▶ _CONSIGNES DE TRAVAIL_:
• A. Relevez chacun des noms de famille de personnes cités dans l'extrait sur la campagne présidentielle, sans répéter un même nom.
• B. Recopiez sans modification le passage de l'extrait sur la campagne présidentielle allant de « La légalité ne » jusqu'à « et les commentateurs... » inclus.

▶ _BLOC DE TEXTE_:
____

La légalité ne fait pas la légitimité... ou l'erreur de M. Fillon.

Cette campagne présidentielle est une tragédie dans laquelle les surprises, les petits meurtres entre amis et les trahisons rythment le calendrier politique : le fumet de scandale agace les narines de l'opinion publique tout autant que l'odeur du sang excite les journalistes et les commentateurs...

 

Dans les cafés, à l'heure où le coq devrait chanter, les conversations vont bon train, mais sont rarement sympathiques à l'égard de ceux qui concourent au grand prix de l’Élysée : le comptoir du bistrot, ce « parlement du peuple » évoqué par Balzac, est aussi la tribune de la colère et du dépit, parfois mâtinés de quelques espérances illusoires, qu'elles s'appellent Le Pen ou Mélenchon, voire Macron... Mais François Fillon, lui, apparaît comme le véritable perdant de cette campagne présidentielle, avant même que les candidatures soient officialisées par le Conseil constitutionnel : à entendre les clients, de l'heure du café brûlant à celle de l'apéro, il est coupable de tous les maux de la planète et tout le monde semble avoir oublié que c'est bien la Gauche qui gouverne depuis 5 ans, et qu'elle est, mais oui !, encore au pouvoir aujourd'hui !

____

▶ _DONNÉES FOURNIES_:
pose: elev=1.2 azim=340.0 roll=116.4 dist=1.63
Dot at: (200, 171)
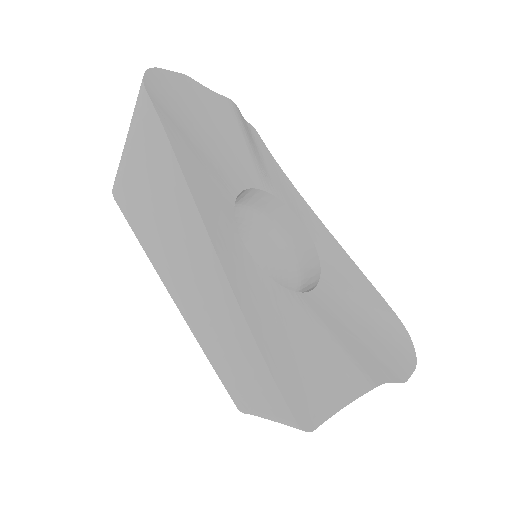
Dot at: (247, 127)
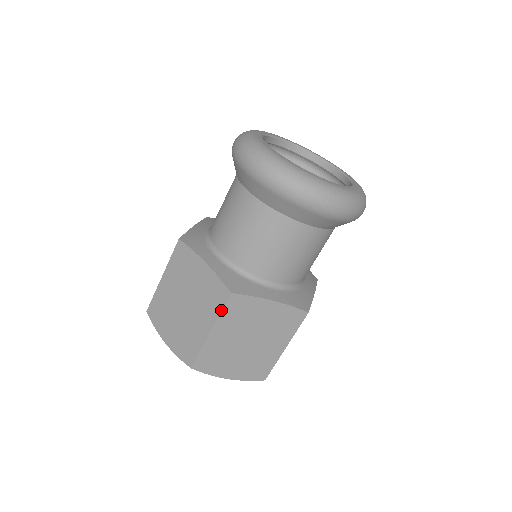
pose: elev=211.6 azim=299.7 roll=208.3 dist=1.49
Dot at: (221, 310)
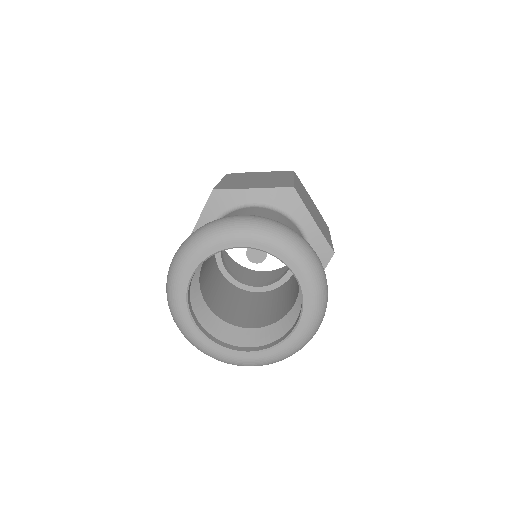
Dot at: occluded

____

▶ _RÉSULTATS OBTENUS_:
• A. Fillon, Balzac, Le Pen, Mélenchon, Macron

• B.
La légalité ne fait pas la légitimité... ou l'erreur de M. Fillon.

Cette campagne présidentielle est une tragédie dans laquelle les surprises, les petits meurtres entre amis et les trahisons rythment le calendrier politique : le fumet de scandale agace les narines de l'opinion publique tout autant que l'odeur du sang excite les journalistes et les commentateurs...